PROBLEM TO WORK ON: Copy out exactly the lines from the start of the data to the line containing "11: (482, 186, 6.49)". Include both.

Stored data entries

★ ★ ★ ★

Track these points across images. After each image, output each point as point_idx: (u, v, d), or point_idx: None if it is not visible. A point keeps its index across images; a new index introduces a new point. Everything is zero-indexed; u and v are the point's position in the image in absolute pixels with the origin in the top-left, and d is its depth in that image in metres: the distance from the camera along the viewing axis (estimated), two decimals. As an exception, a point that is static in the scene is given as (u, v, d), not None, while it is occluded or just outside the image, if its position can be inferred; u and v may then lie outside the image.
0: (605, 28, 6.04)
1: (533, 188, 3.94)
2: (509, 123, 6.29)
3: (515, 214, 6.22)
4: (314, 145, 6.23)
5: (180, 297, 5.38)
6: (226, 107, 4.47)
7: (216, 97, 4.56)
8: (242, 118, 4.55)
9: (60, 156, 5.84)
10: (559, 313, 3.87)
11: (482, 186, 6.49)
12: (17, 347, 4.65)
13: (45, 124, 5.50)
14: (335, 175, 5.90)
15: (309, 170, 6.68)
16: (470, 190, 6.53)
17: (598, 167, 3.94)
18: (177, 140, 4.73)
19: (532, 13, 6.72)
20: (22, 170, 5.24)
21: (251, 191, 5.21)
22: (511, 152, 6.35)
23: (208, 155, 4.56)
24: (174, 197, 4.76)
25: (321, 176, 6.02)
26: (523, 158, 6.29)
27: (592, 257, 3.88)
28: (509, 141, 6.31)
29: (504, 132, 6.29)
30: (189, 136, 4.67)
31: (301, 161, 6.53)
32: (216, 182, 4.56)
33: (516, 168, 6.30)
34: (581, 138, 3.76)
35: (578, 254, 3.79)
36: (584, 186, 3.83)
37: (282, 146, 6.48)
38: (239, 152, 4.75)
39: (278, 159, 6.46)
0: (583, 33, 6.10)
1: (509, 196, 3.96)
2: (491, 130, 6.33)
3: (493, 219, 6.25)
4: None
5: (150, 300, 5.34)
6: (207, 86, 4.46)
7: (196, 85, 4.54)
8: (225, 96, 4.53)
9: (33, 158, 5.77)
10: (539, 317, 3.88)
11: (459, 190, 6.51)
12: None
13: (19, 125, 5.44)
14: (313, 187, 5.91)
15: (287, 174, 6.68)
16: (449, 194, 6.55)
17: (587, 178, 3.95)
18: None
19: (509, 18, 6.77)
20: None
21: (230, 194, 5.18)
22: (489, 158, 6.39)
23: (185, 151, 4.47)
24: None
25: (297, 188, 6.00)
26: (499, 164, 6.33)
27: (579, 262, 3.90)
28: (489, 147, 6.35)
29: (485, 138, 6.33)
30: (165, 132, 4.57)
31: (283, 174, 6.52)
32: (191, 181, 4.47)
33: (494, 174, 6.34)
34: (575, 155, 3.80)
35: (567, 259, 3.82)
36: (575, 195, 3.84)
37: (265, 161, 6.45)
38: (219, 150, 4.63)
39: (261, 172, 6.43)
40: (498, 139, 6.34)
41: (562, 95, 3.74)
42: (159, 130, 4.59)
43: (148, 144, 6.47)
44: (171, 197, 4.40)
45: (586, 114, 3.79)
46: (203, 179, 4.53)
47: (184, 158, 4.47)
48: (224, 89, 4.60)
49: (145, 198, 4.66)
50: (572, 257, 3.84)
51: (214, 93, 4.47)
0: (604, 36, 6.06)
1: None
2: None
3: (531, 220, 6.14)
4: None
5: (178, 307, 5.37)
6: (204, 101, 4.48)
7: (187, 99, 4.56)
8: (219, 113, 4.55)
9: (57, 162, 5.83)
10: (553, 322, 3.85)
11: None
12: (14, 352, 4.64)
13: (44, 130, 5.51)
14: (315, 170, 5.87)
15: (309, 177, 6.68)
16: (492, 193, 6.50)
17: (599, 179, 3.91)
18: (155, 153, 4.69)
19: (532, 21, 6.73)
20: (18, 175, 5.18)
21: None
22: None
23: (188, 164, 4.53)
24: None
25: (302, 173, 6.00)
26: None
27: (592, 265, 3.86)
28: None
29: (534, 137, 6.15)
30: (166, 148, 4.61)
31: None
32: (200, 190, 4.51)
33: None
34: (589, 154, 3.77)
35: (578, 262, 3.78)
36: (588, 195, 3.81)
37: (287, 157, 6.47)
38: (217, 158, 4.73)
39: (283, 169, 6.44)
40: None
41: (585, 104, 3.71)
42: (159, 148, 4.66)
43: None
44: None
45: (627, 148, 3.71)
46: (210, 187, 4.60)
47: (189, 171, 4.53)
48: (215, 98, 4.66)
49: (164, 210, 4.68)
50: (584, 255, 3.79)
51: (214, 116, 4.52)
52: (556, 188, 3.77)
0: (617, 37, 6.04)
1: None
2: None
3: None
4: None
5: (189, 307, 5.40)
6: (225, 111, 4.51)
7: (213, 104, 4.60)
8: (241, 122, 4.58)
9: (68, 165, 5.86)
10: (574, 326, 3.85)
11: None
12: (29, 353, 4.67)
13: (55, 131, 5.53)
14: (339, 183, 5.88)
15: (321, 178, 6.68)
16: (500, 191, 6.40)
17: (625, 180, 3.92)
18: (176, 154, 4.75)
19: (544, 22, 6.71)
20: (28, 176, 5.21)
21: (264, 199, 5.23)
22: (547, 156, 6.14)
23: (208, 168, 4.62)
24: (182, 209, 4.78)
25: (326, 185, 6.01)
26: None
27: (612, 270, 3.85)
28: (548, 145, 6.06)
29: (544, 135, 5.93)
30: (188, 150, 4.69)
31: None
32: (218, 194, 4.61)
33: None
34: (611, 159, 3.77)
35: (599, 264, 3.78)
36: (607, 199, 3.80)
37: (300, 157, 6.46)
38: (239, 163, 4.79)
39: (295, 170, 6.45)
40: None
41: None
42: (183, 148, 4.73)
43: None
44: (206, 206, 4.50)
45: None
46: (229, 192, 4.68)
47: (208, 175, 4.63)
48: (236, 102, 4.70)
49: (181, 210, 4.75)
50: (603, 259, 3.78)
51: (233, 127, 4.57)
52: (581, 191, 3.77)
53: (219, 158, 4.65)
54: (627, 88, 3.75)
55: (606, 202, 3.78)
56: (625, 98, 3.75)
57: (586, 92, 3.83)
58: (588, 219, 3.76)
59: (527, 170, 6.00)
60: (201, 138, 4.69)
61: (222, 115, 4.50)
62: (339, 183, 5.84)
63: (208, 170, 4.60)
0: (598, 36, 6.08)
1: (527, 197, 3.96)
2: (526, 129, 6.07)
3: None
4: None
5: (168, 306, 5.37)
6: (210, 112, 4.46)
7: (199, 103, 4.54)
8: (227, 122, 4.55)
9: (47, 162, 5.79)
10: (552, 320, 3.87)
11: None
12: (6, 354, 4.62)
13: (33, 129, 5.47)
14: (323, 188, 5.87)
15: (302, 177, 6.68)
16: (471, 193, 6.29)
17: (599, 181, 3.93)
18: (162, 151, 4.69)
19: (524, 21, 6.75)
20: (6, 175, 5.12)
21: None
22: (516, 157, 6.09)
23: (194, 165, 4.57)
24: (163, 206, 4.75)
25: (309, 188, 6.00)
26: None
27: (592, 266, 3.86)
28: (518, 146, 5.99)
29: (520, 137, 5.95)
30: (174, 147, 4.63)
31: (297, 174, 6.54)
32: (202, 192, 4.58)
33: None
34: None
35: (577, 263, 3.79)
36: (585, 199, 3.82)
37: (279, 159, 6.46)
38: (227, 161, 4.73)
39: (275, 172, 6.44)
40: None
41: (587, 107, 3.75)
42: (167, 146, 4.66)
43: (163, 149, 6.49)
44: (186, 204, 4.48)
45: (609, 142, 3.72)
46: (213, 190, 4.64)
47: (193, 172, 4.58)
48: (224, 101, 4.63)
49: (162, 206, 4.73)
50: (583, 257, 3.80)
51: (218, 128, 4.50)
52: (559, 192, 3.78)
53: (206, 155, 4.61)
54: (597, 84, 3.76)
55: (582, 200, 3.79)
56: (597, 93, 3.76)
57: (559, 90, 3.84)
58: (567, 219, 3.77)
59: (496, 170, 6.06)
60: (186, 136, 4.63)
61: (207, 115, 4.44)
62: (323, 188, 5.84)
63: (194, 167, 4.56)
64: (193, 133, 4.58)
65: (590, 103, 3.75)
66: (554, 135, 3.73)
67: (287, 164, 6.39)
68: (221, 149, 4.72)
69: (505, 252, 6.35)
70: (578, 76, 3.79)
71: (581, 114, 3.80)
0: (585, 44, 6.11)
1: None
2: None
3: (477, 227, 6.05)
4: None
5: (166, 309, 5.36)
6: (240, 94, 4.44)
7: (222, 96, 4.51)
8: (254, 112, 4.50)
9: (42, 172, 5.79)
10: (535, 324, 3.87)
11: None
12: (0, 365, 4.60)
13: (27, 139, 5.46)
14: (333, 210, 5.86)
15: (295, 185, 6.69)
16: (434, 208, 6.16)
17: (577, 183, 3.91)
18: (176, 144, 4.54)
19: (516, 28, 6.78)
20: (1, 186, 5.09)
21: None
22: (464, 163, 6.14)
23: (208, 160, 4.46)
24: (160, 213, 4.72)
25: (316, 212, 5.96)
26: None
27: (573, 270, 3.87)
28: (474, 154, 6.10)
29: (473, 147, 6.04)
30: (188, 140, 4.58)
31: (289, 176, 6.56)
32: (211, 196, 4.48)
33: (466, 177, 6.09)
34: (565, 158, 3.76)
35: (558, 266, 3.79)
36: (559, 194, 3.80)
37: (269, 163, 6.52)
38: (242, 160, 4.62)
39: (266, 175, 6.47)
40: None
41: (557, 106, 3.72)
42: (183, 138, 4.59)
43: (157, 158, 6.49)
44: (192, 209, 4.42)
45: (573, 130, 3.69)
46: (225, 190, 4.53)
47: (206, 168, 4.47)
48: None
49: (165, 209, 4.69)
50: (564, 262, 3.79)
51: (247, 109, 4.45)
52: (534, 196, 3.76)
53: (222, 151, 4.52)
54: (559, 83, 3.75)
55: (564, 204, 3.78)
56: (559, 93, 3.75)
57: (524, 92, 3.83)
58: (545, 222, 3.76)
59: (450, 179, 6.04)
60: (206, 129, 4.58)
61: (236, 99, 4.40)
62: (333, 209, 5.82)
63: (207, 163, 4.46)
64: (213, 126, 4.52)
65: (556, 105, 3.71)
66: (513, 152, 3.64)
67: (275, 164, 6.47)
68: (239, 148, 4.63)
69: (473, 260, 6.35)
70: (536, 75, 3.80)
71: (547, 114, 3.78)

★ ★ ★ ★

SOLVED PROBLEM:
Track these points across images. After each image, output each point as point_idx: (u, v, d), or point_idx: None if it is not visible. A point keeps its index across images; a new index introduces a new point. Everything is zero-indexed; u and v are the point's position in the image in absolute pixels with the origin in the top-left, and d is its depth in that image in metres: the distance from the camera along the viewing axis (estimated), two decimals. As an exception, a point that is static in the scene is given as (u, v, d), not None, while it is occluded or just outside the image, if its position can be inferred; u and v may then lie outside the image.
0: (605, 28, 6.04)
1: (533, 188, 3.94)
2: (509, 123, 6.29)
3: (515, 214, 6.22)
4: (314, 145, 6.23)
5: (180, 297, 5.38)
6: (226, 107, 4.47)
7: (216, 97, 4.56)
8: (242, 118, 4.55)
9: (60, 156, 5.84)
10: (559, 313, 3.87)
11: (482, 186, 6.49)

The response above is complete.